A multi-task deep reinforcement learning approach to real-time railway train rescheduling

In high-speed railway systems, unexpected disruptions can result in delays of trains, significantly affecting the quality of service for passengers. Train Timetable Rescheduling (TTR) is a crucial task in the daily operation of high-speed railways to maintain punctuality and efficiency in the face of such unforeseen disruptions. Most existing studies on TTR are based on integer programming (IP) techniques and are required to solve IP models repetitively in case of disruptions, which however may be very time-consuming and greatly limit their usefulness in practice.
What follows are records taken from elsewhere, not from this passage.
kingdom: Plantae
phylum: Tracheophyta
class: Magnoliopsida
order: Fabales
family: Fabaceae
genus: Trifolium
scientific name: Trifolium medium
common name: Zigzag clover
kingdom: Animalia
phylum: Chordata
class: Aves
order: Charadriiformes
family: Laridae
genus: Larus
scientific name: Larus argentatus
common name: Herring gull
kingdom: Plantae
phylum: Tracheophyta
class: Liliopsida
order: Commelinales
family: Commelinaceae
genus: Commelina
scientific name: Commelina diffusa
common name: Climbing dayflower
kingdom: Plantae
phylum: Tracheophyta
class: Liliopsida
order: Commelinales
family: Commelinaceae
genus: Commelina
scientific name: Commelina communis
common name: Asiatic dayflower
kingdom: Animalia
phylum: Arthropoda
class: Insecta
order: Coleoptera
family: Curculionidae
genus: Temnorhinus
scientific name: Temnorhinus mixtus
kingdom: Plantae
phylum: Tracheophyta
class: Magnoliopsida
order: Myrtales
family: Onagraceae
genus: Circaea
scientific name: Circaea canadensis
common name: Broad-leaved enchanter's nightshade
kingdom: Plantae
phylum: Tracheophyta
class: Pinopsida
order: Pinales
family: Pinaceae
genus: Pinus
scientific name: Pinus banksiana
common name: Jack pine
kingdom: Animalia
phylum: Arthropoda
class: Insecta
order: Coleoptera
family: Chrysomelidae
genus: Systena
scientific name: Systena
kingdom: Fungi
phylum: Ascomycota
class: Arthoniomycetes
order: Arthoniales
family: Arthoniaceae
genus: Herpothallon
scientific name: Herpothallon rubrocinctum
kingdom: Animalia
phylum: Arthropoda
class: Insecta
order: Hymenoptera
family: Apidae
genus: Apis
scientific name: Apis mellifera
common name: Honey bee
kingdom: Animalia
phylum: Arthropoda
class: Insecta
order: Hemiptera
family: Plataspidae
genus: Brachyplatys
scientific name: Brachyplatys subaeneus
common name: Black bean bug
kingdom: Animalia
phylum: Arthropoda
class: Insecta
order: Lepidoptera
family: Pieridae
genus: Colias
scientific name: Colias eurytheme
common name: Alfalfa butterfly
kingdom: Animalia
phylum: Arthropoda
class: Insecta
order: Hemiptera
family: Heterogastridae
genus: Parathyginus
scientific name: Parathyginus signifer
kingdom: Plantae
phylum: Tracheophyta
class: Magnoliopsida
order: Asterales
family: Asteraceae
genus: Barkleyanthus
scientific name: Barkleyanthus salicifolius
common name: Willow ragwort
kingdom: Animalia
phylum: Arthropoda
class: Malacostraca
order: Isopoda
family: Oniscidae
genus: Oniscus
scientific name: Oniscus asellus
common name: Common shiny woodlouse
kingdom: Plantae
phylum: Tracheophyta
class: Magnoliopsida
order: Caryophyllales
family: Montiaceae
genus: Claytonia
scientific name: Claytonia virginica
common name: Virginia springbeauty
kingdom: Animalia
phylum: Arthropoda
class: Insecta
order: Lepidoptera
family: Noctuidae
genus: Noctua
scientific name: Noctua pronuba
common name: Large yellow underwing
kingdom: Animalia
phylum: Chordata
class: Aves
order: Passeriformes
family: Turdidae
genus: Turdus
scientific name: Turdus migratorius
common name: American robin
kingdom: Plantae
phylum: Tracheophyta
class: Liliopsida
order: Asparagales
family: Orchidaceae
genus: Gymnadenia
Our study first proposes a multi-task deep reinforcement learning (MDRL) approach for TTR. Our MDRL is constructed and trained offline with a large number of historical disruptive events, enabling to generate TTR decisions in real-time for different disruption cases. Specifically, we transform the TTR problem into a Markov decision process considering the retiming and rerouting of trains. Then, we construct the MDRL framework with the definition of state, action, transition, reward, and value function approximations with neural networks for each agent (i.e., rail train), by considering the information of different disruption events as tasks. To overcome the low training efficiency and huge memory usage in the training of MDRL, given a large number of disruptive events in the historical data, we develop a new and high-efficient training method based on a Quadratic assignment programming (QAP) model and a Frank-Wolfe-based algorithm. Our QAP model optimizes only a small number but most “representative” tasks from the historical data, while the Frank-Wolfe-based algorithm approximates the nonlinear terms in the value function of MDRL and updates the model parameters among different training tasks concurrently. Finally, based on the real-world data from the Beijing–Zhangjiakou high-speed railway systems, we evaluate the performance of our MDRL approach by benchmarking it against state-of-the-art approaches in the literature. Our computational results demonstrate that an offline-trained MDRL is able to generate near-optimal TTR solutions in real-time against different disruption scenarios, and it evidently outperforms state-of-art models regarding solution quality and computational time.